In total, 299 AIS/MIAs and 889 IACs were included. In the training cohort, multivariate logistic regression analysis demonstrated that age [odds ratio (OR), 1.020; 95% CI, 1.004-1.037; =0.017], smoking history (OR, 1.846; 95% CI, 1.058-3.221; =0.031), solid mean density (OR, 1.014; 95% CI, 1.004-1.024; =0.008], solid volume (OR, 5.858; 95% CI, 1.259-27.247; = 0.037), pleural retraction sign (OR, 3.179; 95% CI, 1.057-9.559; = 0.039), variance (OR, 0.570; 95% CI, 0.399-0.813; =0.002), and entropy (OR, 4.606; 95% CI, 2.750-7.717; <0.001) were independent predictors for IAC. The areas under the curve (AUCs) in the training and validation cohorts indicated a better discriminative ability of the histogram model (AUC=0.892) compared with the clinical model (AUC=0.852) and integrated model (AUC=0.886).

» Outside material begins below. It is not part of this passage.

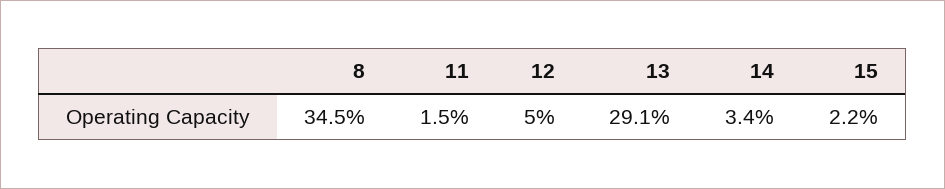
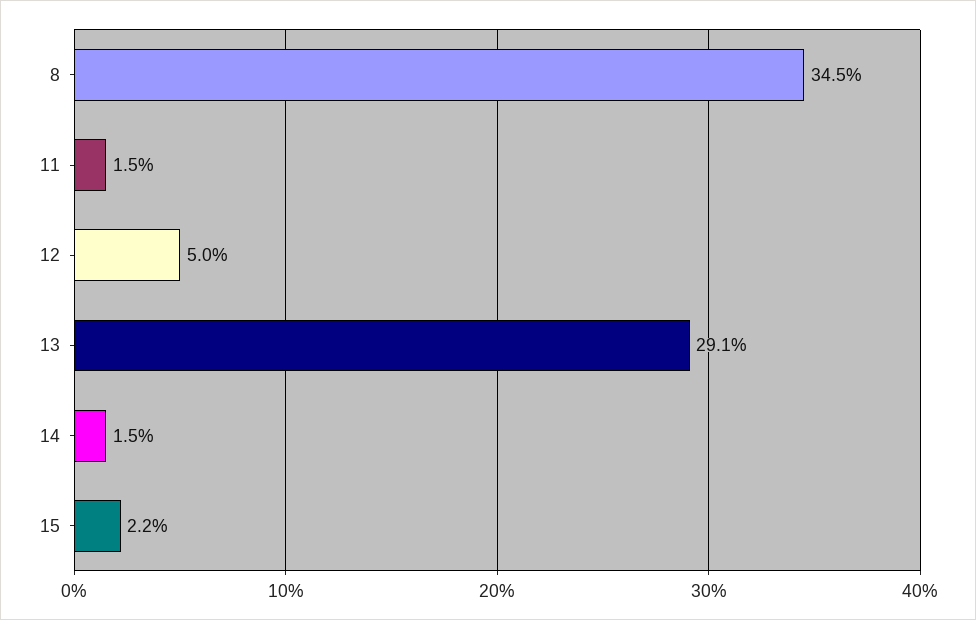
14: 3.4 -> 1.5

We developed an AI-based histogram model, which could reliably predict tumor invasiveness in lung adenocarcinoma manifesting as PSNs. This finding would provide promising value in guiding the precision management of PSNs in the daily practice.
肿瘤侵袭性在临床实践中对确定手术策略和患者预后起着关键作用。本研究旨在探索基于人工智能的计算机断层扫描(CT)直方图指标,这些指标与表现为部分实性结节(PSN)的肺腺癌的侵袭状态显著相关,并构建用于预测肿瘤侵袭性的影像组学模型。
我们纳入了2014年1月至2019年10月在北京大学人民医院手术切除的表现为PSN的肺腺癌。通过综合病理评估将肿瘤分为原位腺癌(AIS)、微浸润腺癌(MIA)和浸润性腺癌(IAC)。将整个队列随机分为训练组(70%,n = 832)和验证组(30%,n = 356),以建立和验证预测模型。应用基于人工智能的算法(InferRead CT Lung)提取每个肺结节的CT直方图参数。为了进行特征选择构建多变量回归模型,以识别与肿瘤侵袭性相关的因素。使用逻辑回归分类器构建影像组学模型。然后通过ROC曲线和校准曲线评估模型的预测性能。
共纳入299例AIS/MIA和889例IAC。在训练队列中,多变量逻辑回归分析表明年龄[比值比(OR),1.020;95%置信区间(CI),1.004 - 1.037;P = 0.017]、吸烟史(OR,1.846;95% CI,1.058 - 3.221;P = 0.031)、实性平均密度(OR,1.014;95% CI,1.004 - 1.024;P = 0.008)、实性体积(OR,5.858;95% CI,1.259 - 27.247;P = 0.037)、胸膜牵拉征(OR,3.179;95% CI,1.057 - 9.559;P = 0.039)、方差(OR,0.570;95% CI,0.399 - 0.813;P = 0.002)和熵(OR,4.606;95% CI,2.750 - 7.717;P < 0.001)是IAC的独立预测因素。训练组和验证组的曲线下面积(AUC)表明,与临床模型(AUC = 0.852)和综合模型(AUC = 0.886)相比,直方图模型(AUC = 0.892)具有更好的判别能力。
我们开发了一种基于人工智能的直方图模型,该模型能够可靠地预测表现为PSN的肺腺癌的肿瘤侵袭性。这一发现将为日常实践中指导PSN的精准管理提供有前景的价值。